Tuesday, February 6, 2024

day no. 16,542: men are not metric

"Of all the homestead laws, Almanzo thought that the most foolish was the law about a settler's age. Anybody knew that no two men were alike. You could measure clothe with a yardstick, or distance by miles, but you could not lump men together and measure them by any rule. Brains and character did not depend on anything but the man himself. Some men did not have the sense at sixty that some had at sixteen."  Laura Ingalls Wilder, The Long Winter

Egalitarianism expects men to measure out the same. According to it, an ounce of one should equal on ounce of another. But we all know men whose hour of help on a Saturday would prove more helpful than others.
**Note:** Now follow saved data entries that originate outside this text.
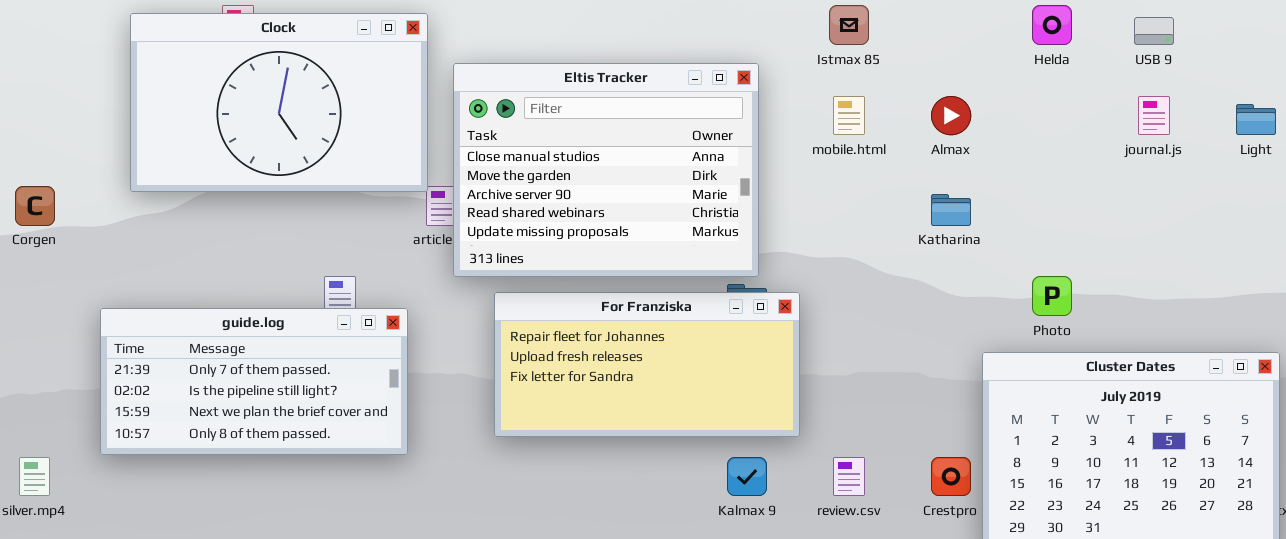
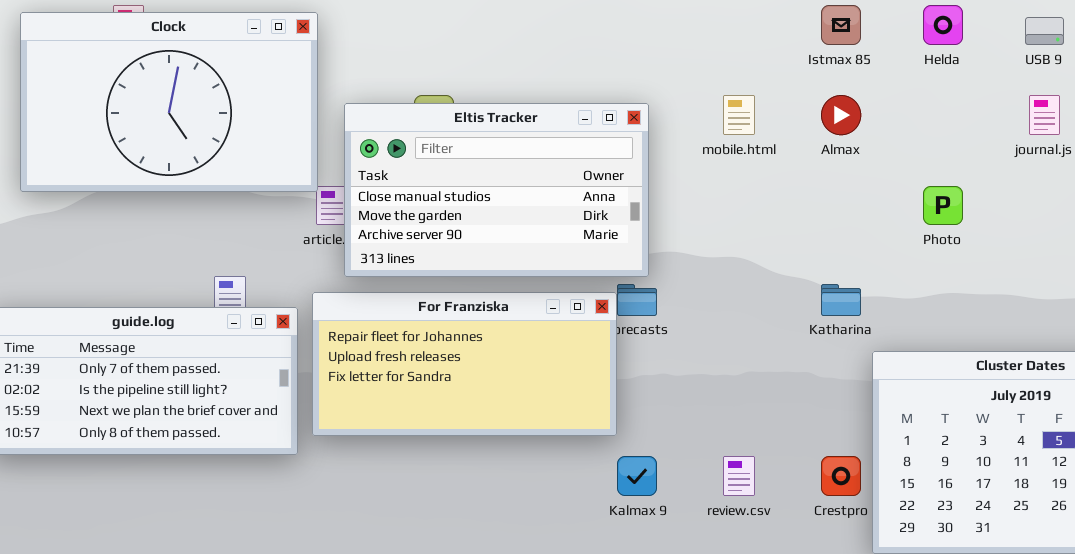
Istmax 85: [829,5,869,45] -> [821,5,861,45], moved
Eltis Tracker: [453,63,759,277] -> [344,103,649,277], resized
Katharina: [931,194,971,226] -> [821,284,861,316], moved
Photo: [1032,276,1072,316] -> [923,186,963,225], moved
For Franziska: [494,292,800,437] -> [312,292,617,436], moved

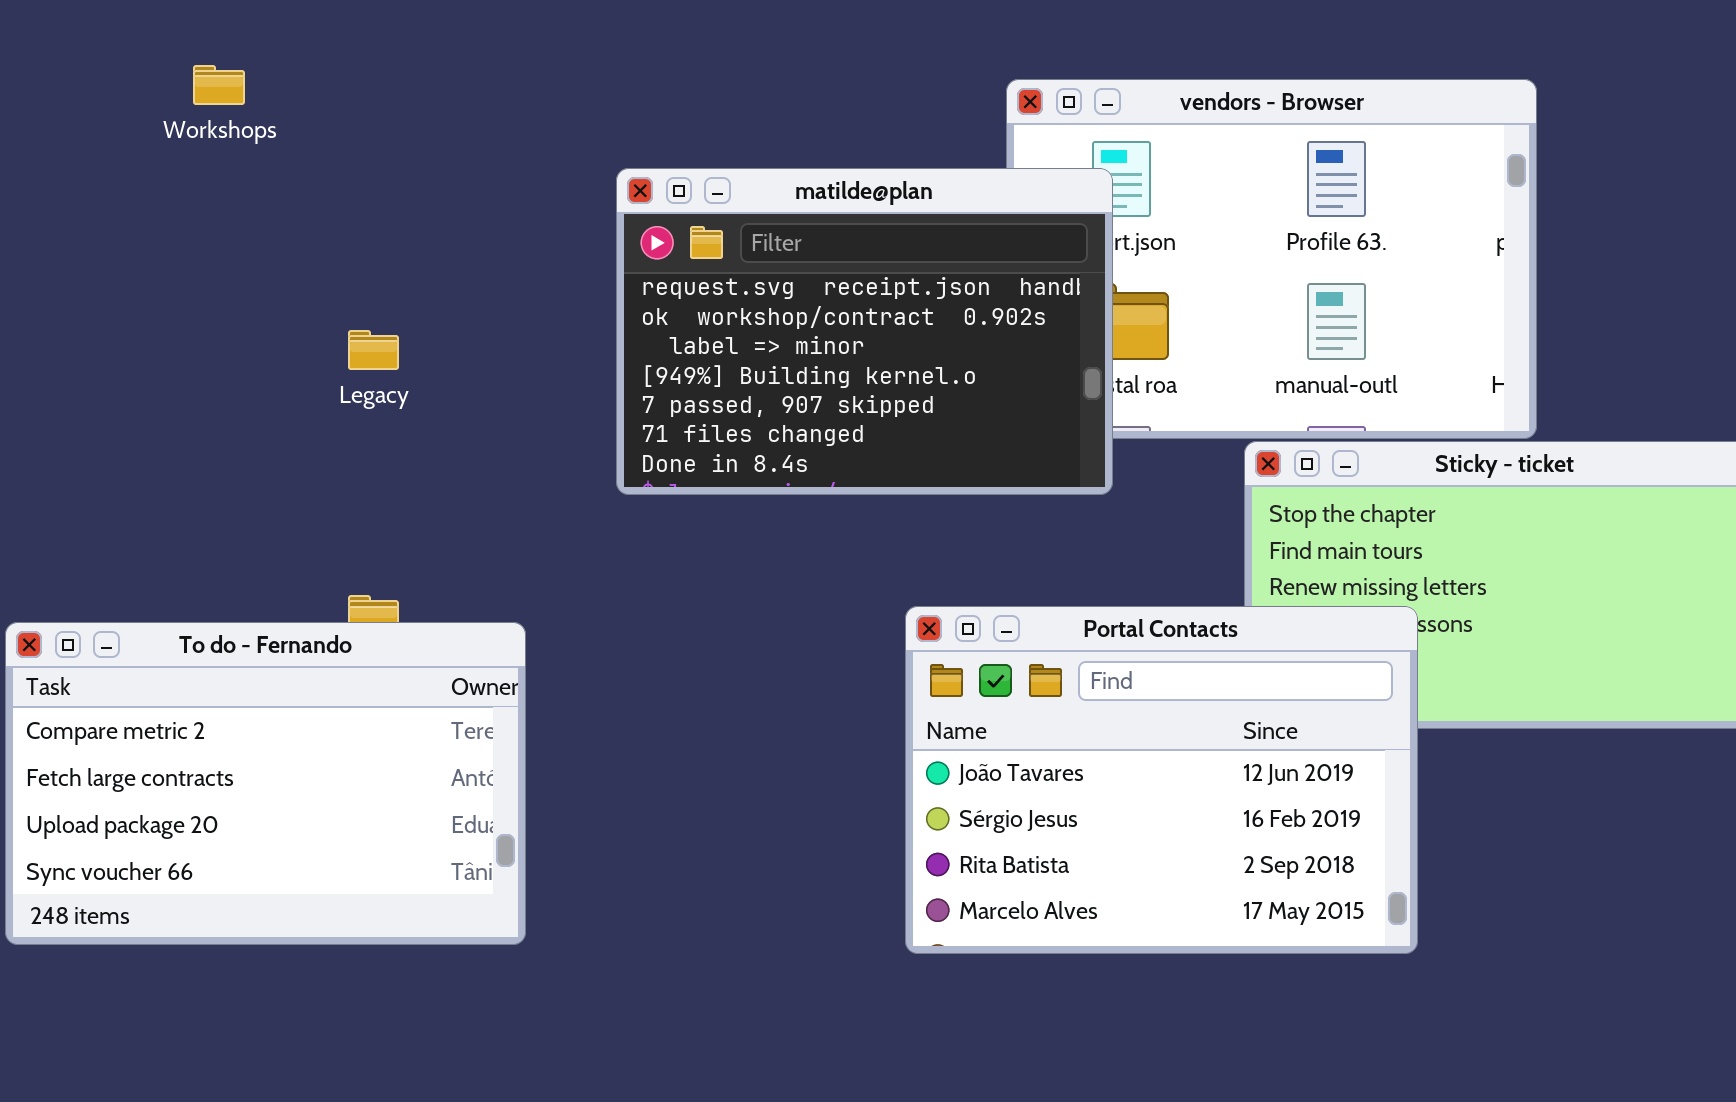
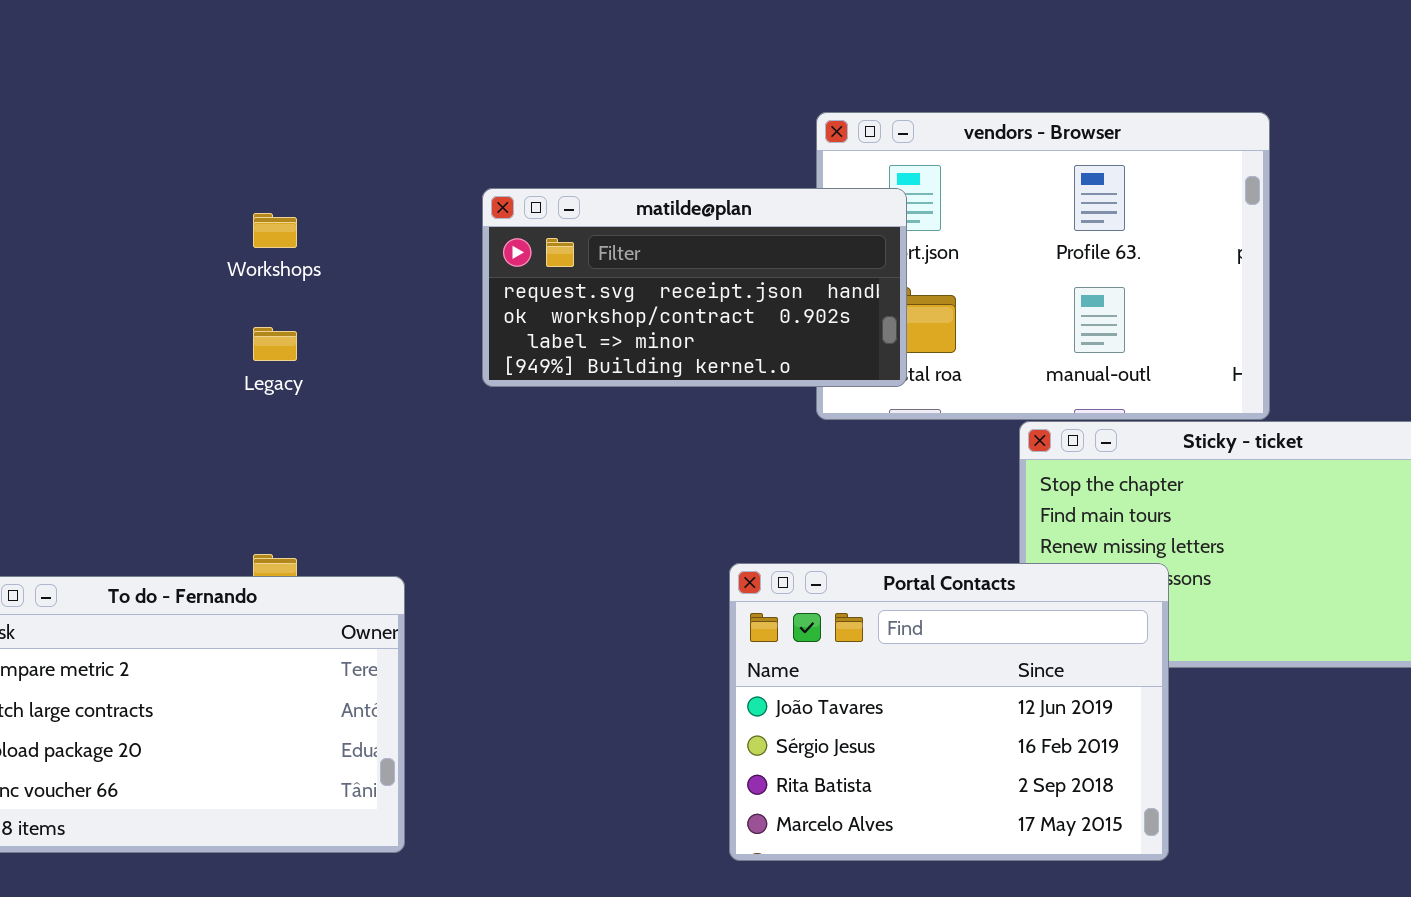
Workshops: [193,65,245,105] -> [253,213,297,248], moved
matilde@plan: [616,168,1113,495] -> [482,188,907,387], resized

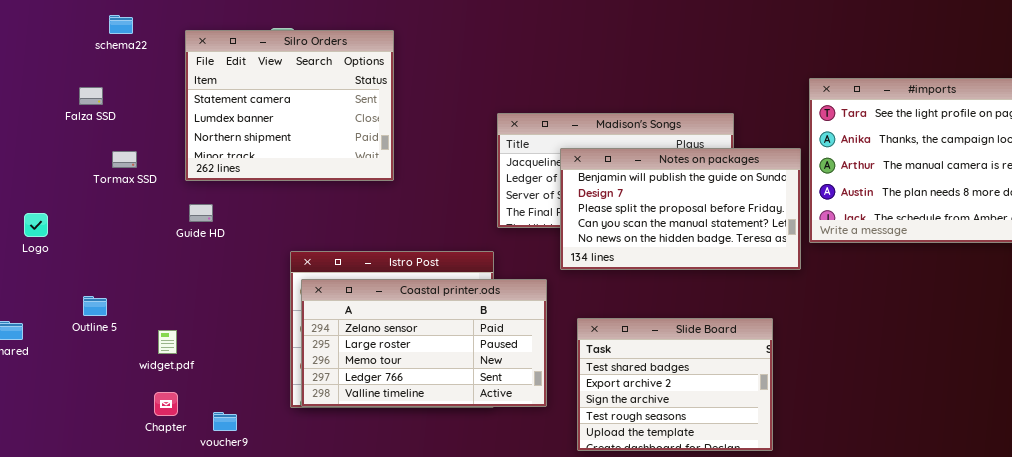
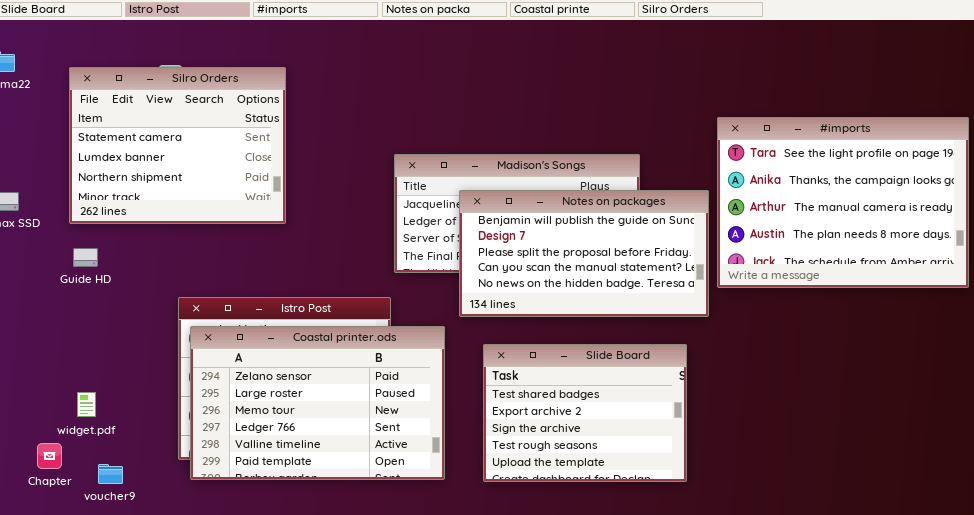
Coastal printer.ods: [301,279,547,407] -> [190,326,445,480], resized
Slide Board: [577,318,773,451] -> [483,344,687,482], moved
widget.pdf: [158,330,177,354] -> [77,392,96,417], moved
Yet, egalitarianism labors to limit the exceptionally advanced and to promote the exceptionally incapable for the sake of making men like meters. But men are not metric. That said, they are also not like miles in that a mile must always be a certain, predictable, regulated distance in order to be a mile. Men can be measured that way with respect to Y chromosomes, but cannot be measured that way with respect to masculinity.

Judges 8:21
As the man is, so is his strength.

All men are male, but not all males are manly. All men are strong, but some are stronger than others. Some are smarter than others, taller than others, more assertive than others, more timid than others, etc... The measure of a man is like a lump of gold. Some have more dross to burn off than others and the refined amount weighs less than the one mined out. The fire tells you more about the man than the pick axe, but both tell you something about him.

All men share something or else we could not refer to them as "all men." All men must be similar in some respects just as much as they must be different in others. They are all men at the same time in the same way in ways that they are not all masculine at the same time in the same ways.